The variability in the types of wastes found near both collection points provided the team with insight into the identification of the various kinds of commercial and recreational activities ongoing at the beach.

For instance, the collection point (CP1) near the entry of the beach had accumulated 24kg of paper waste, including paper plates, paper cups, among others. The entry point is home to several food vendors and one can assume that the amount of paper littering found in this area was mainly due to littering by tourists and the lack of waste bins set around these food vendors.

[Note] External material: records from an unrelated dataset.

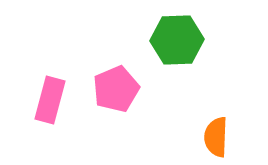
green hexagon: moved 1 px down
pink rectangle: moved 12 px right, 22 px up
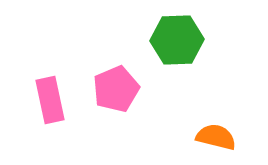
pink rectangle: rotated 27 degrees counterclockwise
orange semicircle: rotated 102 degrees clockwise
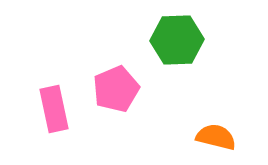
pink rectangle: moved 4 px right, 9 px down
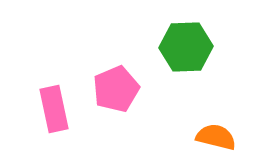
green hexagon: moved 9 px right, 7 px down
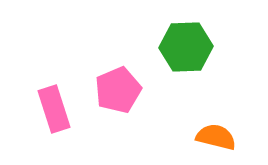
pink pentagon: moved 2 px right, 1 px down
pink rectangle: rotated 6 degrees counterclockwise
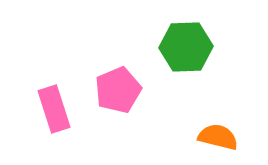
orange semicircle: moved 2 px right
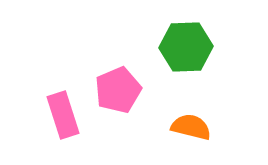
pink rectangle: moved 9 px right, 6 px down
orange semicircle: moved 27 px left, 10 px up
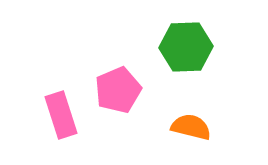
pink rectangle: moved 2 px left
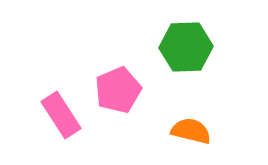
pink rectangle: rotated 15 degrees counterclockwise
orange semicircle: moved 4 px down
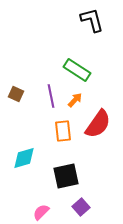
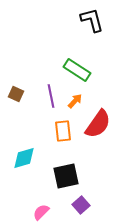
orange arrow: moved 1 px down
purple square: moved 2 px up
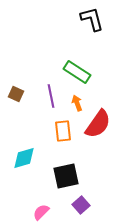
black L-shape: moved 1 px up
green rectangle: moved 2 px down
orange arrow: moved 2 px right, 2 px down; rotated 63 degrees counterclockwise
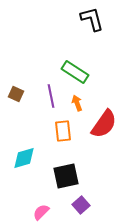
green rectangle: moved 2 px left
red semicircle: moved 6 px right
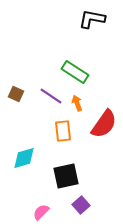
black L-shape: rotated 64 degrees counterclockwise
purple line: rotated 45 degrees counterclockwise
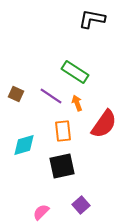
cyan diamond: moved 13 px up
black square: moved 4 px left, 10 px up
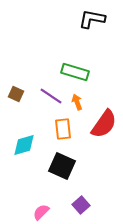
green rectangle: rotated 16 degrees counterclockwise
orange arrow: moved 1 px up
orange rectangle: moved 2 px up
black square: rotated 36 degrees clockwise
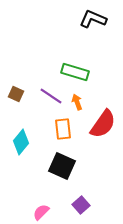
black L-shape: moved 1 px right; rotated 12 degrees clockwise
red semicircle: moved 1 px left
cyan diamond: moved 3 px left, 3 px up; rotated 35 degrees counterclockwise
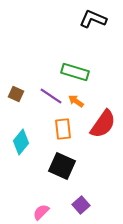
orange arrow: moved 1 px left, 1 px up; rotated 35 degrees counterclockwise
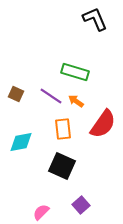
black L-shape: moved 2 px right; rotated 44 degrees clockwise
cyan diamond: rotated 40 degrees clockwise
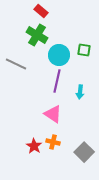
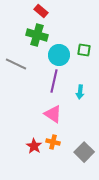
green cross: rotated 15 degrees counterclockwise
purple line: moved 3 px left
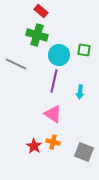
gray square: rotated 24 degrees counterclockwise
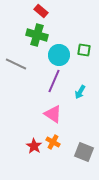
purple line: rotated 10 degrees clockwise
cyan arrow: rotated 24 degrees clockwise
orange cross: rotated 16 degrees clockwise
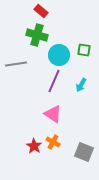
gray line: rotated 35 degrees counterclockwise
cyan arrow: moved 1 px right, 7 px up
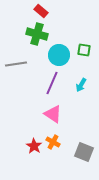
green cross: moved 1 px up
purple line: moved 2 px left, 2 px down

Meanwhile, the second collection point (CP2) was set up away from the food stalls and further into the length of the beach. The major types of waste collected at CP2 were shoes, thermocol and glass waste. The shoes may have gotten washed away when tourists and locals went swimming, both at this beach or elsewhere and then washed up on shore when the tide came back in. Other types of wastes collected were mainly thermocol, used in fishing nets to keep them afloat.

The glass waste that was collected consisted mainly of bottles which may have washed up from the sea or might have been littered onto the beach by tourists and locals. Moreover, the recyclable items collected by the volunteers were sent for closed loop recycling. 

Learnings from the first beach clean-up have equipped the STENUM Asia and TERI team with better practical insight on how to execute further clean-ups more efficiently to achieve Prevention of Marine Litter in the Lakshadweep Sea from land sources. The event was the first of many beach clean-ups held in Kerala, India that will help raise awareness about the pressing issue of marine litter in our seas and oceans.